PROBLEM REQUIREMENTS |
Copy out each of the following records word for word, keeping every line as it appears.

-------- RECORDS SUPPLIED

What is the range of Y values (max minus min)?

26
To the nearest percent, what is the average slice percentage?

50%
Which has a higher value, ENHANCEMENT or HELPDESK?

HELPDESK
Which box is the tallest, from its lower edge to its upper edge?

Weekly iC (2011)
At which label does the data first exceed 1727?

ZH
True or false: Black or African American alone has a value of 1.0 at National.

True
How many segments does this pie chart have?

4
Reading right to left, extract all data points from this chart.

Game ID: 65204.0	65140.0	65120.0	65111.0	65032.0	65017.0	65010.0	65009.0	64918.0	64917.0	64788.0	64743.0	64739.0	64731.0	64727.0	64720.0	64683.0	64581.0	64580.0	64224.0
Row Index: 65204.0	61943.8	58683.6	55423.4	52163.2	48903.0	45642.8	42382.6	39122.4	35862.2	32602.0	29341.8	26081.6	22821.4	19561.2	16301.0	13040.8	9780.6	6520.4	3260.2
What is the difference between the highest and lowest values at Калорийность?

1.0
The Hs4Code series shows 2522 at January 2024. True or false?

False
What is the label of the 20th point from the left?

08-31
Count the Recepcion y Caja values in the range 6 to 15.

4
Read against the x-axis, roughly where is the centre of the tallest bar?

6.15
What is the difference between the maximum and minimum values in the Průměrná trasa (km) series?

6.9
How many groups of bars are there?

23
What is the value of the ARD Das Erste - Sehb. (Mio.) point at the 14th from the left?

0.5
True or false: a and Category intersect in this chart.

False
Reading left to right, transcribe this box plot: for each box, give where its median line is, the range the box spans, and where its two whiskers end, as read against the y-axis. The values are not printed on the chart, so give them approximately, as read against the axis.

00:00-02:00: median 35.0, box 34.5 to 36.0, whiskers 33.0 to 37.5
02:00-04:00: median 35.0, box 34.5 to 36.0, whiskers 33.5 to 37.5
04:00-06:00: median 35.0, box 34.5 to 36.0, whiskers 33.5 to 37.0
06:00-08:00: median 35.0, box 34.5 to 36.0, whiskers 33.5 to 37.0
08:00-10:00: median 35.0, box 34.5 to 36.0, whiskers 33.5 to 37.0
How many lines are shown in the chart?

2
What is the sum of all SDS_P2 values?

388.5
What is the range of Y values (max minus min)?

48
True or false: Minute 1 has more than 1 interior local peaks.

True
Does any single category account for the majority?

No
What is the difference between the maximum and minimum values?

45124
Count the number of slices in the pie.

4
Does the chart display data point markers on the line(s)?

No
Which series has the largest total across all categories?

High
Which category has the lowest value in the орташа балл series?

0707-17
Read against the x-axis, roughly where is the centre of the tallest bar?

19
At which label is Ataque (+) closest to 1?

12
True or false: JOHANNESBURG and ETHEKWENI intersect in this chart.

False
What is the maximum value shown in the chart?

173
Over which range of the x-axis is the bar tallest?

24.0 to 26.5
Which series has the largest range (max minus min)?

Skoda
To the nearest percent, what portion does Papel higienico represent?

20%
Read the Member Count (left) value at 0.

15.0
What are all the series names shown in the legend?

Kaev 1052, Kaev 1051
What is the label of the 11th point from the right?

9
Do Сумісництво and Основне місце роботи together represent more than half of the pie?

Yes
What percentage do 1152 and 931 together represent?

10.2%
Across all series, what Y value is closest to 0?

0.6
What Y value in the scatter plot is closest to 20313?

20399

----------------

SOLUTION |
What is the range of Y values (max minus min)?

26
To the nearest percent, what is the average slice percentage?

50%
Which has a higher value, ENHANCEMENT or HELPDESK?

HELPDESK
Which box is the tallest, from its lower edge to its upper edge?

Weekly iC (2011)
At which label does the data first exceed 1727?

ZH
True or false: Black or African American alone has a value of 1.0 at National.

True
How many segments does this pie chart have?

4
Reading right to left, extract all data points from this chart.

Game ID: 65204.0	65140.0	65120.0	65111.0	65032.0	65017.0	65010.0	65009.0	64918.0	64917.0	64788.0	64743.0	64739.0	64731.0	64727.0	64720.0	64683.0	64581.0	64580.0	64224.0
Row Index: 65204.0	61943.8	58683.6	55423.4	52163.2	48903.0	45642.8	42382.6	39122.4	35862.2	32602.0	29341.8	26081.6	22821.4	19561.2	16301.0	13040.8	9780.6	6520.4	3260.2
What is the difference between the highest and lowest values at Калорийность?

1.0
The Hs4Code series shows 2522 at January 2024. True or false?

False
What is the label of the 20th point from the left?

08-31
Count the Recepcion y Caja values in the range 6 to 15.

4
Read against the x-axis, roughly where is the centre of the tallest bar?

6.15
What is the difference between the maximum and minimum values in the Průměrná trasa (km) series?

6.9
How many groups of bars are there?

23
What is the value of the ARD Das Erste - Sehb. (Mio.) point at the 14th from the left?

0.5
True or false: a and Category intersect in this chart.

False
Reading left to right, transcribe this box plot: for each box, give where its median line is, the range the box spans, and where its two whiskers end, as read against the y-axis. The values are not printed on the chart, so give them approximately, as read against the axis.

00:00-02:00: median 35.0, box 34.5 to 36.0, whiskers 33.0 to 37.5
02:00-04:00: median 35.0, box 34.5 to 36.0, whiskers 33.5 to 37.5
04:00-06:00: median 35.0, box 34.5 to 36.0, whiskers 33.5 to 37.0
06:00-08:00: median 35.0, box 34.5 to 36.0, whiskers 33.5 to 37.0
08:00-10:00: median 35.0, box 34.5 to 36.0, whiskers 33.5 to 37.0
How many lines are shown in the chart?

2
What is the sum of all SDS_P2 values?

388.5
What is the range of Y values (max minus min)?

48
True or false: Minute 1 has more than 1 interior local peaks.

True
Does any single category account for the majority?

No
What is the difference between the maximum and minimum values?

45124
Count the number of slices in the pie.

4
Does the chart display data point markers on the line(s)?

No
Which series has the largest total across all categories?

High
Which category has the lowest value in the орташа балл series?

0707-17
Read against the x-axis, roughly where is the centre of the tallest bar?

19
At which label is Ataque (+) closest to 1?

12
True or false: JOHANNESBURG and ETHEKWENI intersect in this chart.

False
What is the maximum value shown in the chart?

173
Over which range of the x-axis is the bar tallest?

24.0 to 26.5
Which series has the largest range (max minus min)?

Skoda
To the nearest percent, what portion does Papel higienico represent?

20%
Read the Member Count (left) value at 0.

15.0
What are all the series names shown in the legend?

Kaev 1052, Kaev 1051
What is the label of the 11th point from the right?

9
Do Сумісництво and Основне місце роботи together represent more than half of the pie?

Yes
What percentage do 1152 and 931 together represent?

10.2%
Across all series, what Y value is closest to 0?

0.6
What Y value in the scatter plot is closest to 20313?

20399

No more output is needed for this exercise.